Foreswear all such perversions! Rejoice in the cross of Christ instead (Galatians 6:14) – which undergirds the love of God in this parable. Rejoice and come to the altar today – to receive the bread and wine of the Lord’s Supper, for the newness of life (John 6:53).

 

Fearing Food

And then, for the good work which faith requires, continue to fast in Lent – that you may draw closer to God, and he to you (James 4:8).

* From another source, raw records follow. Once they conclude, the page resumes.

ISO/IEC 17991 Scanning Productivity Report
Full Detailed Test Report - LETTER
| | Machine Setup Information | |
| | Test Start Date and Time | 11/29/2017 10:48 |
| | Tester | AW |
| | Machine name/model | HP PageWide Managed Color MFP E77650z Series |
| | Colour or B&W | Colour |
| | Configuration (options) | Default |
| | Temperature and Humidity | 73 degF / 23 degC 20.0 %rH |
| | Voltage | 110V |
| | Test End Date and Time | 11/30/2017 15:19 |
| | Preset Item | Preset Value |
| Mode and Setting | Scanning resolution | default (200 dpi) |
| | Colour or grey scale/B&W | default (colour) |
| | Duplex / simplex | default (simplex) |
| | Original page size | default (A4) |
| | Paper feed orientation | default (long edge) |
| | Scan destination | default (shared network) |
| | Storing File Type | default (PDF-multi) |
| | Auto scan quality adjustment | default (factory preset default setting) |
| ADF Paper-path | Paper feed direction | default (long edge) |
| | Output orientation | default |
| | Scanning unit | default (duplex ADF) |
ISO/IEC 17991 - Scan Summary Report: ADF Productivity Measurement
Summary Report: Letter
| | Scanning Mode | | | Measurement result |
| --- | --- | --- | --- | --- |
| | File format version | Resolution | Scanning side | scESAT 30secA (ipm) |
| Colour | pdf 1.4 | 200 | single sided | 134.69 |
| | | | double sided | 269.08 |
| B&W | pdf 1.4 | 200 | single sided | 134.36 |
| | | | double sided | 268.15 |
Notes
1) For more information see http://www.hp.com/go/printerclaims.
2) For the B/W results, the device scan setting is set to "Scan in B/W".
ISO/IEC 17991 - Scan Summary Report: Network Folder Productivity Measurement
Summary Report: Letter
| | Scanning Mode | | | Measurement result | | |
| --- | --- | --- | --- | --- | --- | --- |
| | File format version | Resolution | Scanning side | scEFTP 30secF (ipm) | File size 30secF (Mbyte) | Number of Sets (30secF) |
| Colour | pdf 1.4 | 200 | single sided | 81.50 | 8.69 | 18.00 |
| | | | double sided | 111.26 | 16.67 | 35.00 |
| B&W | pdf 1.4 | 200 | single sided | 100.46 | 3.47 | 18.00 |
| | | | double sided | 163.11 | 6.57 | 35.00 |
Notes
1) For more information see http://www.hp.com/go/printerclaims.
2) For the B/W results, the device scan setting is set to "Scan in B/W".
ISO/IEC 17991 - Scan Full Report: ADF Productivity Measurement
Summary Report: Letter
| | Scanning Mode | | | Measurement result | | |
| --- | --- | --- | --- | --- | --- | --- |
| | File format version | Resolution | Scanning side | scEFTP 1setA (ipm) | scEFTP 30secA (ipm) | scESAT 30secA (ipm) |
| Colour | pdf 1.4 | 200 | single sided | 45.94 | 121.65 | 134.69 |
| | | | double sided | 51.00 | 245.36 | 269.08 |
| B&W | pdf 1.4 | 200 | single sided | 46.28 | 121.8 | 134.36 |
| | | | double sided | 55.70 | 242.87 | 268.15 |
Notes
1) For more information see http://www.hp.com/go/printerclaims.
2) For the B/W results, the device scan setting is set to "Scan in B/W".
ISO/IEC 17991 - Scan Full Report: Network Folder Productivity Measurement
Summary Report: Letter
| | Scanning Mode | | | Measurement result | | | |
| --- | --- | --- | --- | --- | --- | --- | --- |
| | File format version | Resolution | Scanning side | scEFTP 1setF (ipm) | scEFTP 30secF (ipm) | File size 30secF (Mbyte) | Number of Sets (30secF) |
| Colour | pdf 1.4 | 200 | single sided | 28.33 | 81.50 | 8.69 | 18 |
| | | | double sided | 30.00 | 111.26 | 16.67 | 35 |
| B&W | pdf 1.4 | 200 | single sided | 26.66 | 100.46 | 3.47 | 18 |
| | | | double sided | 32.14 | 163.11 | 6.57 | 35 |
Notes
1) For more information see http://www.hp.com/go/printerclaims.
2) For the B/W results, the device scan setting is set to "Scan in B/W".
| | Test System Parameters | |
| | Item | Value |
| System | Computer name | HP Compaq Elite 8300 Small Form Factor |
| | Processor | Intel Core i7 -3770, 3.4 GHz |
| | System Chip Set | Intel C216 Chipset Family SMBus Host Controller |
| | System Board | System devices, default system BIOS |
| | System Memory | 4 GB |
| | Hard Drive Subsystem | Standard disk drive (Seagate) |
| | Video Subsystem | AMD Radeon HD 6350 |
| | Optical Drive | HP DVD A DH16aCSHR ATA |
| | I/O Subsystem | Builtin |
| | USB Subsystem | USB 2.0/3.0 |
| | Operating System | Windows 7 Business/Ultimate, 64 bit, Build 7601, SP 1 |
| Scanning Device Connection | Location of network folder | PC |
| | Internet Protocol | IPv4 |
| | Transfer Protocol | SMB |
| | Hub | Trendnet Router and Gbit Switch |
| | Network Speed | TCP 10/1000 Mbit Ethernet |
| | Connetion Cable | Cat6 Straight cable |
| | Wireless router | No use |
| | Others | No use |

Do that being guided by the Lutheran Confessions which say that fasting is a “spiritual exercise of fear and faith” (BC, p. 221).

     So register the fear of food – noting its dangers. For we’re often out of balance – either due to stuffing ourselves or starving ourselves [C. Costin, The Eating Disorders Sourcebook, 1996, 2007; Allhoff & Monroe, Food & Philosophy, 2007]. This might be because we’re “first of all bodies” and only second of all minds [P. Sponheim, Faith & Process (1979) p. 176]. So because of that bodily hazard, be more serious about controlling yourselves by fasting. Don’t under-estimate food. By eating of the forbidden tree, we lost paradise (Genesis 3:6); and by eating of the miraculous loaves, Christ was obscured (John 6:26-27). So beware. Fear food that you might fast and fight against the hold it has on us.

     But also note that this discipline needs faith. So call on God for help – that you might also keep your senses about you. Amen.